By Rabbi Israel Rubin

In honor of the Jewish New Year, let's try something new for a change!  Actually, it's an old custom to welcome the New Year with a new fruit on Rosh Hashanah's second night. This is when we recite the "Shehechiyanu" blessing, thanking "G‑d who has kept us alive, sustained and enabled us to reach this day."

New on the Menu

Basically, this Rosh Hashanah custom requires only one new fruit. But the newest thing is to offer a selection of several new fruits, and some Holiday tables are adorned with a full cornucopia of exotic fruits.

So let us explore a new venue that will allow us to enjoy new insights without running up an expensive fruit bill. For evenhappyfruits as we enjoy the array of papayas, caranuba and other fruit we hardly knew, our main High Holiday focus is not on new fruit, but on a new You.

"...And Now, the News!"

Rosh Hashanah really expects us to turn over a new leaf. The Shofar calls for an inner renewal, and in this regard, no news is not good news.

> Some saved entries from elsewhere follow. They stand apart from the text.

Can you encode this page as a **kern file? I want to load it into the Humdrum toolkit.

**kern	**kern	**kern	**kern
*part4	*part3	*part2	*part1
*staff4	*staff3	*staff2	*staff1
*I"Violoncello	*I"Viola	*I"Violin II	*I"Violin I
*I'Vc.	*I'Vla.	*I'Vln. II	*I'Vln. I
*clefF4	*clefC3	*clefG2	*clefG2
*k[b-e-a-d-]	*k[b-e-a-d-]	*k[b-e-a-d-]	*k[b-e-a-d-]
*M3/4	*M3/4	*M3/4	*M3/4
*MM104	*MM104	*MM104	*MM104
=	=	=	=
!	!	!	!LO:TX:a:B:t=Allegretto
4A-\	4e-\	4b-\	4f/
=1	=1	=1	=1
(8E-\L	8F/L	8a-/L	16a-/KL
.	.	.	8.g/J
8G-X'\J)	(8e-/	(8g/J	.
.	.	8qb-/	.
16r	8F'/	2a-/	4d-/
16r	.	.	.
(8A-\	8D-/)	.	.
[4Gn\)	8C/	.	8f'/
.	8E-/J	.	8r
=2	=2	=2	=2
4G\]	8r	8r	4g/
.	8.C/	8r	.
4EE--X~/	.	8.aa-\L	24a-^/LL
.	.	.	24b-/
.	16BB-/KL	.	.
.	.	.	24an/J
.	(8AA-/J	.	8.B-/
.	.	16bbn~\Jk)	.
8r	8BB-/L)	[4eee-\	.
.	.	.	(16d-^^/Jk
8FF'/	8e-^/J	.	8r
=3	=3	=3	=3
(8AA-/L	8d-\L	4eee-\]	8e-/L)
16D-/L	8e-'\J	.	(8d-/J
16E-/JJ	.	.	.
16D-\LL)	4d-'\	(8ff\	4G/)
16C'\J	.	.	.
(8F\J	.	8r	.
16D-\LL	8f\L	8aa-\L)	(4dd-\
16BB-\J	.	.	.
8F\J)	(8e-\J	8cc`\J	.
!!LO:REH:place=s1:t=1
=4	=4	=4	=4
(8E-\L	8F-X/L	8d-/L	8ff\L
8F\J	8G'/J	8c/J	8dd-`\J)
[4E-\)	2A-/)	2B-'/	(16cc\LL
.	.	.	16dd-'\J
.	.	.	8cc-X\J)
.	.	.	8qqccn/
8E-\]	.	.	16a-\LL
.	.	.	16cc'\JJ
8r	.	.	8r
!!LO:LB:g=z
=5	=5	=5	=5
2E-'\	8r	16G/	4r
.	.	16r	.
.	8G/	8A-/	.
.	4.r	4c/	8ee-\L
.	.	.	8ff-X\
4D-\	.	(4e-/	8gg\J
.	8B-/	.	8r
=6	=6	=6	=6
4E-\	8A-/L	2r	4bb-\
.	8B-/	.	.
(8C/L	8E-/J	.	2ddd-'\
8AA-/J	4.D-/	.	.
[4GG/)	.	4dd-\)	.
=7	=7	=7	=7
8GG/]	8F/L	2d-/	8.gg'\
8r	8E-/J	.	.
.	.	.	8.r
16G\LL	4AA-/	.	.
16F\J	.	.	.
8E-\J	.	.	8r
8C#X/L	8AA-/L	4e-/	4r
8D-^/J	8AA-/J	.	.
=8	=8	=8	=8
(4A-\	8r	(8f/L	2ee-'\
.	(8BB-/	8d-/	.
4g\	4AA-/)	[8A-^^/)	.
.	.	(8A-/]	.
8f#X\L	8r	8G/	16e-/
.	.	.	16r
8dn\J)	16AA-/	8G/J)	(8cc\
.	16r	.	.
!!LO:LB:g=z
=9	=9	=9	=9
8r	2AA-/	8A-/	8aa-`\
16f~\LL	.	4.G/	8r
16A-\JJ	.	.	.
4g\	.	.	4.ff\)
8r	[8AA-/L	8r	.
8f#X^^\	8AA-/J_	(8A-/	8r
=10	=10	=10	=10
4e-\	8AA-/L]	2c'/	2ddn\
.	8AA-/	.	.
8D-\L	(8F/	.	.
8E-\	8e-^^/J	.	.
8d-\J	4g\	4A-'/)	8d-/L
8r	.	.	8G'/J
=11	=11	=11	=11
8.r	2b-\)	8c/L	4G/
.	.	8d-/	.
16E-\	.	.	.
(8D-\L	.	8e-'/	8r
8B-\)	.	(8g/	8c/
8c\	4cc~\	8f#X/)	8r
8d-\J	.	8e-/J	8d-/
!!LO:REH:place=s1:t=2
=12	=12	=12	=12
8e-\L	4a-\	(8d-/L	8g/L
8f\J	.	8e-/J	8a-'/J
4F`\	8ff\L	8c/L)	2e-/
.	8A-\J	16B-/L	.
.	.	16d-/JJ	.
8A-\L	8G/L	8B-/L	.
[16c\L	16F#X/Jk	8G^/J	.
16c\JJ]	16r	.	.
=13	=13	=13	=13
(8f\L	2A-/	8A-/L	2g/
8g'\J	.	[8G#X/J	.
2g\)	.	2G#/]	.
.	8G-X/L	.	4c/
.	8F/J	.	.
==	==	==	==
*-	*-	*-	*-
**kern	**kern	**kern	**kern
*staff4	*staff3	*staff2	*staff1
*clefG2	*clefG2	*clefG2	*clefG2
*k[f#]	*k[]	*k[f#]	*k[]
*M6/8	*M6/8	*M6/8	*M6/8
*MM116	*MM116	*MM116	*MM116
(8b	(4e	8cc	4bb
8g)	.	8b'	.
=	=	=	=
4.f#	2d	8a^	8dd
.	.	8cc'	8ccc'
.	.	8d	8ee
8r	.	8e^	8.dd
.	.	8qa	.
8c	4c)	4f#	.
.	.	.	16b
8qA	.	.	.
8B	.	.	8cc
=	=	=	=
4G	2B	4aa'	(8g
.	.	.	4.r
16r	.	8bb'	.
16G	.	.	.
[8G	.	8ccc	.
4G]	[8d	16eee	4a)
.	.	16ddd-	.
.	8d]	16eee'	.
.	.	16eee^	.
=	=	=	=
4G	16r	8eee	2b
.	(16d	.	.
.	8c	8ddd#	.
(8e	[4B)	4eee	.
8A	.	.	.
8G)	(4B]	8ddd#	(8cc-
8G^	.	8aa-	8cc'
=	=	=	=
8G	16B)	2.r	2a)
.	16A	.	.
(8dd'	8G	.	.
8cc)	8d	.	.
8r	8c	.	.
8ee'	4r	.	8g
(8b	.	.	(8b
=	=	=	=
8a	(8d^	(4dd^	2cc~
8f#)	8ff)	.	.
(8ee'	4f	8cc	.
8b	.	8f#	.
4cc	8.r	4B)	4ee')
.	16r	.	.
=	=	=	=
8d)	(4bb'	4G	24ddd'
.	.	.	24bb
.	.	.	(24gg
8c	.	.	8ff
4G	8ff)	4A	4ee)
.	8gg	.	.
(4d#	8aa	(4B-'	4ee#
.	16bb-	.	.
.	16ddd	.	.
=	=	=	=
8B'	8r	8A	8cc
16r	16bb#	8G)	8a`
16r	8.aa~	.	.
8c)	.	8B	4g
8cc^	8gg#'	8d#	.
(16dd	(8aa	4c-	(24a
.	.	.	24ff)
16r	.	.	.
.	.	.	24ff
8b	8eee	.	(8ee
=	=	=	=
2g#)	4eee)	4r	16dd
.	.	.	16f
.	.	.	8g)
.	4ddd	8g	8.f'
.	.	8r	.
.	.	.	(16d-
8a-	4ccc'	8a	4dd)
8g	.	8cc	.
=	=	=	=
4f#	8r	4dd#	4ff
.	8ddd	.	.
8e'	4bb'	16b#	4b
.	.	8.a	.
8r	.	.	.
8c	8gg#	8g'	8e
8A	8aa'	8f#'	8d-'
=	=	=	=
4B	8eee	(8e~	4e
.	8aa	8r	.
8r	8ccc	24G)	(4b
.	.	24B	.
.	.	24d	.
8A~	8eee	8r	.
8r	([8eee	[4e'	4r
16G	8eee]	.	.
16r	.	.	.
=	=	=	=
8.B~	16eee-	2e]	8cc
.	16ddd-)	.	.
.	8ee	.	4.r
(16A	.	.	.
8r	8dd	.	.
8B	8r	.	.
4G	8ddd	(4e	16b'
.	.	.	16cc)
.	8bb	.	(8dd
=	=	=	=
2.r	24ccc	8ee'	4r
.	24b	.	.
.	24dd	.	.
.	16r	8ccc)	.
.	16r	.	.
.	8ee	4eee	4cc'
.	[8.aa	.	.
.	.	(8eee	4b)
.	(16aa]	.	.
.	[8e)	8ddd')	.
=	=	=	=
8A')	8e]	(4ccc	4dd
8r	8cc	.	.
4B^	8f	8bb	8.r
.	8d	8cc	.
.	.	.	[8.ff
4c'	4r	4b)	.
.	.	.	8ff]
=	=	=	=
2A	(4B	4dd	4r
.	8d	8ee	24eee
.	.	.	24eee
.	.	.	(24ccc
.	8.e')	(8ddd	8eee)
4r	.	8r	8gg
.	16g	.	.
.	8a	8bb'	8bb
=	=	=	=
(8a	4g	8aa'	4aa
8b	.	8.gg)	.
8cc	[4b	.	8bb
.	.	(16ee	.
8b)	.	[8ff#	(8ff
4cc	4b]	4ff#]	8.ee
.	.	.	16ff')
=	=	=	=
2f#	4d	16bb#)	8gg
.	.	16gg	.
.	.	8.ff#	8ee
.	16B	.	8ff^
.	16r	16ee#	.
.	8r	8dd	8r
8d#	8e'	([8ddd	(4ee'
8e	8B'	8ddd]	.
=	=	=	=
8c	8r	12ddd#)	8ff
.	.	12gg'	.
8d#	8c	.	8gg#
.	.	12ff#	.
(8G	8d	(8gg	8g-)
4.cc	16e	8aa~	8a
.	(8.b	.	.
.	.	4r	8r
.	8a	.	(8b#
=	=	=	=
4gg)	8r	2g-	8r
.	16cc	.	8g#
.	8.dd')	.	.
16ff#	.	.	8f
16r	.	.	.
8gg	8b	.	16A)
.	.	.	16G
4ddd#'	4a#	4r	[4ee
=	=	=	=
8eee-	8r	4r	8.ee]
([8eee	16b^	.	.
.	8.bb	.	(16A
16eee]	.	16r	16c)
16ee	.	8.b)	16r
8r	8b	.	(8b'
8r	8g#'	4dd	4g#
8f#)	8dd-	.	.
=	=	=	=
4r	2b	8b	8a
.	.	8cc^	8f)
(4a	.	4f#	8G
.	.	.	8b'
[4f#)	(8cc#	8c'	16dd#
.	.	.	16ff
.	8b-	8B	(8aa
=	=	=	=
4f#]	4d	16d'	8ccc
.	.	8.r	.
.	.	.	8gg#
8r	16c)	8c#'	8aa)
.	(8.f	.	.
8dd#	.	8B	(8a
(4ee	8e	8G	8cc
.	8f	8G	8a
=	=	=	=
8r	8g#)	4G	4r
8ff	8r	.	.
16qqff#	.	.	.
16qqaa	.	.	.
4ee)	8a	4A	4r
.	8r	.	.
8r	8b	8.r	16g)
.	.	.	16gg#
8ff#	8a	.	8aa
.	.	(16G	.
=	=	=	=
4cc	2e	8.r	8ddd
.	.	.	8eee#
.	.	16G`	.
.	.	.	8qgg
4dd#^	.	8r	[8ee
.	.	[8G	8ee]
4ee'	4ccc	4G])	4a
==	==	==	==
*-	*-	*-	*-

The quest for newness is as old as mankind, but people today are constantly snooping around for a new this and a new that, they don't realize that what's new now is old tomorrow. You don't have to be an ingenious Newton to know that 'New' is by its very definition, fleeting and temporary.

New in

Name Only

The term 'New' can be misleading, with places like Newport News, Nanuet, New York and Newark, New Jersey promoting themselves as "new" when they're really old as the hills. And can you believe that numismatists specialize in ancient coins?

Some humbly disguise themselves as 'old wine in new bottles' (Avot 4), while others resort to innuendo to hide their real age, like old ragged shmattes pretending to be next-to new!

Actually, we have more news on this page than the New York Times with all its minutiae and up-to-the-minute reporting!

Old News

Unfortunately, people today suffer from a serious newrosis, dumping good old values for tenuous fads that don't continue. Newer isn't always better.

Indeed, Coke once tried to be new, lost revenue, and had to revert back to the old classic. Indeed, most of today's newfangled gizmos come with built-in obsolescence, and entre-nous, even a brand-new car can become a major newsance. Let us therefore search for something that doesn't sparkle only in the showroom on the first day, and find a genuine new that enjoys long lasting tenure after the initial novelty wears off.

The New New

What is truly perpetually new is our timeless Torah; 'always new as the day it was given.' Take for example this beautiful interpretation from an old manuscript by the great Chasidic masters, the Besht and Rabbi Shneur Zalman of Chabad. It is   as new and relevant today as when they taught it over 200 years ago:

"King David states: "Tik'u BaChodesh Shofar " (Psalms 81) Literally, this passage simply tells us to blow the Shofar on Rosh Hashanah, the date of which coincides with the beginning of the New Moon.

But the Hebrew word Chodesh also means 'new,' giving this verse a whole new meaning:

"Let the Shofar sound blow out the old blasé, rote and routine, and infuse us with a new dynamic spirit throughout the year."

Nu?!

An annual 'New Year' greeting that just keeps repeating itself year after year becomes an old cliché.   'New' alone isn't enough; let's try to be 'New and Improved!'

Instead of just changing our calendars, let us change ourselves, our deeds and our attitudes. And rather than continue insinuating nuances like a nudnik, let us return to 'Avinu Malkenu' Our Father, Our King.

May we soon merit to hear the great Shofar heralding the good news of the Final Redemption and Moshiach's long awaited arrival. This will usher in a new era of universal peace, prosperity and spiritual harmony, when 'G‑d will renew our days as once before' (Lam.5).